Haven't been doing too much fishing due to time restraints, but here's some pics from last couple months, the stripers were caught awhile back over in YR, on flukes. Sheepies where caught mid bay as of recent on fids. Carolina rig, egg weight, leader, small circle hook, you get the picture. I see the FWCC Bios have been pretty busy this year, been seeing a lot of them at the marinas and landings. Sorry for not contributing to the forum as much guys!


----------



## h12 (Dec 15, 2012)

That's a nice mess of fish.
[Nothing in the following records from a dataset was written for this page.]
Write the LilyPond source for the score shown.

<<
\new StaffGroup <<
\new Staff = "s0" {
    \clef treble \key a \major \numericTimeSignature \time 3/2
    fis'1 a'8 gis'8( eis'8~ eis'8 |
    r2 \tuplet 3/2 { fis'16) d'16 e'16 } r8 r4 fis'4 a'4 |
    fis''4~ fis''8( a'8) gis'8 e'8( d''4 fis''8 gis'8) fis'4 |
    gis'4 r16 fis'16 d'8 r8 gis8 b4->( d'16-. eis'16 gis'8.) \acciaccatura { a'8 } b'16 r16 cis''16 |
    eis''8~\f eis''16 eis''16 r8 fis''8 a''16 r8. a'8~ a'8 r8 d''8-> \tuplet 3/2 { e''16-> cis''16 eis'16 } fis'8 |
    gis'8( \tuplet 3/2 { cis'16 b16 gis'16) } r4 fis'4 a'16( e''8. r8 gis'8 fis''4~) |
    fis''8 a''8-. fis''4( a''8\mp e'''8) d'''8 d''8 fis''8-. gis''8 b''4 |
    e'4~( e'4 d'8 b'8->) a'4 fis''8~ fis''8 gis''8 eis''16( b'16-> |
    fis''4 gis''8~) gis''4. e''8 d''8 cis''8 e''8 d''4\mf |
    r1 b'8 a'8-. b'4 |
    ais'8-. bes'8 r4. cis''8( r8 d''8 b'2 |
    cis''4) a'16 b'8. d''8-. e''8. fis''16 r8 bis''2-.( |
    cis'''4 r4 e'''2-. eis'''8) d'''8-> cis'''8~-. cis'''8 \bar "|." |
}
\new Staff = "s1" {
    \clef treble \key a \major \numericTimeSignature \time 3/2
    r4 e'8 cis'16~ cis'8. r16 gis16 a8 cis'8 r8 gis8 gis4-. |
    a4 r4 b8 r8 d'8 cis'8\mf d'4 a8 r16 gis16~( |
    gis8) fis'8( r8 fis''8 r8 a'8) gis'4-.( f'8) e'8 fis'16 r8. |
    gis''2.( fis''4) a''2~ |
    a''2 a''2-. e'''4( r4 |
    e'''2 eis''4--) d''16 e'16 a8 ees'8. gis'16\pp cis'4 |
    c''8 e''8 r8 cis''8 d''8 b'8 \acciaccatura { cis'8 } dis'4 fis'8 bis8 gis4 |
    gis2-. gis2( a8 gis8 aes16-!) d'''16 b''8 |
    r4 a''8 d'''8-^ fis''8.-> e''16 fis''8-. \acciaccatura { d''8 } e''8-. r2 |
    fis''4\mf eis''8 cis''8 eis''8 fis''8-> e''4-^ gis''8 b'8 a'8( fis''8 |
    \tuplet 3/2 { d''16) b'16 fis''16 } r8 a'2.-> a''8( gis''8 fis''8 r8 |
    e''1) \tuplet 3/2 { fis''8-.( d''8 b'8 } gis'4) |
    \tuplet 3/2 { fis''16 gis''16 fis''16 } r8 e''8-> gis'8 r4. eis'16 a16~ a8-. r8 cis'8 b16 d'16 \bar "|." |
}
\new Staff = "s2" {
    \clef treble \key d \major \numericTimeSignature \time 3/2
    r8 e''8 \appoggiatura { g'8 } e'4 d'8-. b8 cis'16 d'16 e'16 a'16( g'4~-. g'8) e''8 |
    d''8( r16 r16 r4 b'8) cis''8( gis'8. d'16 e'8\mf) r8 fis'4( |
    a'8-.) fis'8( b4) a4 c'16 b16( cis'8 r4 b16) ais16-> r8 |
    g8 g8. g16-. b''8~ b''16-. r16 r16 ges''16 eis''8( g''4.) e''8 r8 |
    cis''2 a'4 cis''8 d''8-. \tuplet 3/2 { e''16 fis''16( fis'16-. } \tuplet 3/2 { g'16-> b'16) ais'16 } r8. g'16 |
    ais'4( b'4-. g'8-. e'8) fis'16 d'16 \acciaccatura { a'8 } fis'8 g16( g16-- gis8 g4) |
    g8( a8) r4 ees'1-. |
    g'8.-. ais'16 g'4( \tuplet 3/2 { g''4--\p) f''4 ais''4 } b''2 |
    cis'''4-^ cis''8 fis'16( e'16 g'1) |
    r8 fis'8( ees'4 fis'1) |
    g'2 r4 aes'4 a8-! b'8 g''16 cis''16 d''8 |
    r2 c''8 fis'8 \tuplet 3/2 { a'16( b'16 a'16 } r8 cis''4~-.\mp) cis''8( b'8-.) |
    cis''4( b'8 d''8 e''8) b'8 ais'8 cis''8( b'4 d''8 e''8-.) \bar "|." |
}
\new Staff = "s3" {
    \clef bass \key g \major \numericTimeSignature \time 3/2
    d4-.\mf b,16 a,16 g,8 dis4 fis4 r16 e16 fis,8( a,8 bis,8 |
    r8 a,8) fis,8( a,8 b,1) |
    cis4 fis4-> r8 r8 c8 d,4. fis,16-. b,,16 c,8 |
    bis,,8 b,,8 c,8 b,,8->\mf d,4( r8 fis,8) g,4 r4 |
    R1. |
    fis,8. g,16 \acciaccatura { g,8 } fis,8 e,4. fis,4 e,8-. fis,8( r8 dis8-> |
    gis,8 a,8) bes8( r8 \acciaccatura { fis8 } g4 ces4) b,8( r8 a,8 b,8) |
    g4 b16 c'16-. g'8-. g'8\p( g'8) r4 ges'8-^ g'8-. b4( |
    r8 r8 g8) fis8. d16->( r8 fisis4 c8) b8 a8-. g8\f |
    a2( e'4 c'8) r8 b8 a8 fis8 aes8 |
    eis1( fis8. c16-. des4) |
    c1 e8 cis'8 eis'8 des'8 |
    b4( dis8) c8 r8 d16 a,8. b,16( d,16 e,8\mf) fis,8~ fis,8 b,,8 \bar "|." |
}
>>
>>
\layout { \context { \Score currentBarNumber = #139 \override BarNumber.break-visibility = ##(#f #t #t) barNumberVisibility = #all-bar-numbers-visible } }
How far out on mid bay were you for the sheepies?


----------



## delta dooler (Mar 6, 2008)

didnt know what I was going to see when I opened this one up after reading title ! "*HEAD AND STRIPPERS*"


----------



## delta dooler (Mar 6, 2008)

great pics though ! :thumbup:


----------



## Randall2point0 (Feb 11, 2011)

Wirelessly posted

Those are nice striped bass, how far up Yellow River were you?


----------



## Buckyt (Oct 1, 2007)

I like stripers, but prefer strippers.


----------



## EODangler (Apr 7, 2011)

delta dooler said:


> didnt know what I was going to see when I opened this one up after reading title ! "*HEAD AND STRIPPERS*"


I'm a little disappointed:thumbup:

Nice mess of fish!


----------



## grey ghost (Jul 24, 2011)

u woreum out dude , good pics


----------



## PorknBeans (Nov 21, 2007)

nice!!


----------



## DAWGONIT (Jan 16, 2009)

WTG tips n tails; nice mess of fish all around.
Thanks for sharing.
Catch 'em up.


----------



## tips n tails (Mar 2, 2011)

EODangler said:


> I'm a little disappointed:thumbup:
> 
> Nice mess of fish!


LOL, I knew the title would be a let down for some!! :shifty:

To answer the questions that were posted, about half of the sheepies were caught at mid bay bridge, tossed 13 under sized ones, channel markers also held some. Still a little early I think. 

Ive caught stripers from Browns to above HWY 87, so dont think they dont travel the YR waterway bc they do. The first cold snap of the year gets them going pretty good, down at the mouth and over in Weaver.


----------



## azevedo16 (Aug 18, 2010)

Very nice catch:thumbup:


----------



## snakeman14 (Apr 17, 2008)

Awsesome catch man, thanks alot for sharing.


----------